*Problems and tasks:*
A: Reproduce the lines of the Joseph Kennedy conversation transcript between "Joseph Kennedy was" and "votes in Illinois.", inclusive.
B: Answer these from the Joseph Kennedy conversation transcript, labeling each answer (i), (ii), (iii):
(i) What does the speaker say Joseph Kennedy was before the dynasty?
(ii) Who is called the epitome of Joseph Kennedy?
(iii) In which state does the speaker say the mob was faking votes?
C: Write the next lines of the conversation transcript about Joseph Kennedy and Chris Jenner, picking up after its final line.

Does Swizz and Tim do that?
Yeah, we could know we could do that.
We could do that ourselves.
Don't worry about it.
Demaris, I will say, though,
Joseph Kennedy may be,
maybe Chris Jenner.
No.
Joseph Kennedy was a bootlegger,
just a poor Irish fuck,
and somehow took bootlegging alcohol
and created the Kennedy,
the Kennedy dynasty that does exist.
Him and Chris Jenner actually have a lot in common.
Like, he was really just a street guy,
and then somehow got his son to be president
because the mob was faking fucking votes in Illinois.
Like he is,
Chris Jenner is the epitome of Joseph Kennedy.
Like if you go through the lineage,
it's Chris and Joe at that point.
You hit the marriage for sure.
That's not for sure.
When we're getting out of his shit,
you gotta let him.

*Listed entries:*
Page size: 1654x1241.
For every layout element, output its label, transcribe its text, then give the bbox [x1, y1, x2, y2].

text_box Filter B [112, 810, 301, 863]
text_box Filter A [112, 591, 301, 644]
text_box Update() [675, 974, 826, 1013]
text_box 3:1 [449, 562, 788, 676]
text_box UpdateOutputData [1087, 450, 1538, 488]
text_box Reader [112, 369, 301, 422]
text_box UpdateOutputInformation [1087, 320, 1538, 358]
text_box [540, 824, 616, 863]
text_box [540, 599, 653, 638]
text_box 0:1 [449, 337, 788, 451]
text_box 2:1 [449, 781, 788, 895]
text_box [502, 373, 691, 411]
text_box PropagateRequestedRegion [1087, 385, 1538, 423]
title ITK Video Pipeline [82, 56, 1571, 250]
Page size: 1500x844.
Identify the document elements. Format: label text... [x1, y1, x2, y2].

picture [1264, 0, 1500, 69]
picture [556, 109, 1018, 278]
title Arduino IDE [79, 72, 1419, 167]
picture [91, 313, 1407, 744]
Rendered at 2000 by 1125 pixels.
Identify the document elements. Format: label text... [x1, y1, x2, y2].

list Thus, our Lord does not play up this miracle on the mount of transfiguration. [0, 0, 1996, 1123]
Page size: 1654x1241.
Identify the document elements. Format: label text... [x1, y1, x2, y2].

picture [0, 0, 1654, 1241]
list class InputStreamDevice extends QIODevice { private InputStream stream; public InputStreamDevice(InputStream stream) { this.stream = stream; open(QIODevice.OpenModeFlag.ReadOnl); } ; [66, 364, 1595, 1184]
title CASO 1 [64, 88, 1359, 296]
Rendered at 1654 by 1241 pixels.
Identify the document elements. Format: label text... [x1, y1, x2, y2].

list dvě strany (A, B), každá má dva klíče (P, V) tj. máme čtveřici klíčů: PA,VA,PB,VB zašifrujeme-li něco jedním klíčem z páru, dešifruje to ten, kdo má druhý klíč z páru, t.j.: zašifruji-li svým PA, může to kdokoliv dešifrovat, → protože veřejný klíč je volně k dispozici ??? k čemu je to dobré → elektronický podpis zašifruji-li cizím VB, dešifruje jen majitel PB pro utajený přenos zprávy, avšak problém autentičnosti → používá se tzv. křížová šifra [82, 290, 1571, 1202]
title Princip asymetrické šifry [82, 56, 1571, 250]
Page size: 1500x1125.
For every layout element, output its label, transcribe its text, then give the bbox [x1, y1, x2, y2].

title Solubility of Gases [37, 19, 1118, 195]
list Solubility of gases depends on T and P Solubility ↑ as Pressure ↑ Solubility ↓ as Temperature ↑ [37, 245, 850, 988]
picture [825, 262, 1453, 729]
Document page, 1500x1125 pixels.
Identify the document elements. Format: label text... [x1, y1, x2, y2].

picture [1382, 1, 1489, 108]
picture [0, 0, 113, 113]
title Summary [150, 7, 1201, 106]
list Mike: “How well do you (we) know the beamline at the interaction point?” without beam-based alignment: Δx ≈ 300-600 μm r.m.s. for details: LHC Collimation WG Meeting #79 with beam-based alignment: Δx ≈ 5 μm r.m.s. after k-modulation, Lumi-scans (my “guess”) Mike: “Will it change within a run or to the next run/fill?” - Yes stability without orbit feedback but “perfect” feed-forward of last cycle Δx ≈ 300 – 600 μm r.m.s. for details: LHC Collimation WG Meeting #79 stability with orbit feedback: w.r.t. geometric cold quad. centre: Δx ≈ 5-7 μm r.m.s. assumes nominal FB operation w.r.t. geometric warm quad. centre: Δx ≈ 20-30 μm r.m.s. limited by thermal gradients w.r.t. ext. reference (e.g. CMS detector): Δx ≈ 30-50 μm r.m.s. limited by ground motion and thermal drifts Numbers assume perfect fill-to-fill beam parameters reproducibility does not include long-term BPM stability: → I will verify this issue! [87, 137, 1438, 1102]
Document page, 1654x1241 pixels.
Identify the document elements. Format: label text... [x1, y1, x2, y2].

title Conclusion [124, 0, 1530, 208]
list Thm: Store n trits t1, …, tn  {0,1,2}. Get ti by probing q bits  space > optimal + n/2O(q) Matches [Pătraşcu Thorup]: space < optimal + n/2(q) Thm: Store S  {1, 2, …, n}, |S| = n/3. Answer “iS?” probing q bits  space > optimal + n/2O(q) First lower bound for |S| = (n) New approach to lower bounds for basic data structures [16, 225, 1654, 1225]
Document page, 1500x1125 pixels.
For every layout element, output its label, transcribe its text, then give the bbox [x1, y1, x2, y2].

*Results in order:*
A:
Joseph Kennedy was a bootlegger,
just a poor Irish fuck,
and somehow took bootlegging alcohol
and created the Kennedy,
the Kennedy dynasty that does exist.
Him and Chris Jenner actually have a lot in common.
Like, he was really just a street guy,
and then somehow got his son to be president
because the mob was faking fucking votes in Illinois.

B:
(i) A bootlegger.
(ii) Chris Jenner.
(iii) Illinois.

C:
You gotta let him ride.
But see, I'll ignore me the same way y'all did
with Eminem and Big Pond.
If you start thinking about it,
it makes sense.
Joseph Kennedy is the Chris Jenner
of the Kennedy dynasty.
Okay.
He was nobody.
No, but Chris was somebody though.
Do you know the history of Christian?
Do you know, like...
I mean, she ended up getting
Bruce Jenner, who was one of the greatest athletes,
but yeah, she was married to a lawyer in California.
What chick isn't?
Me, unfortunately.
Well, you're in New York.
You're with a Crip.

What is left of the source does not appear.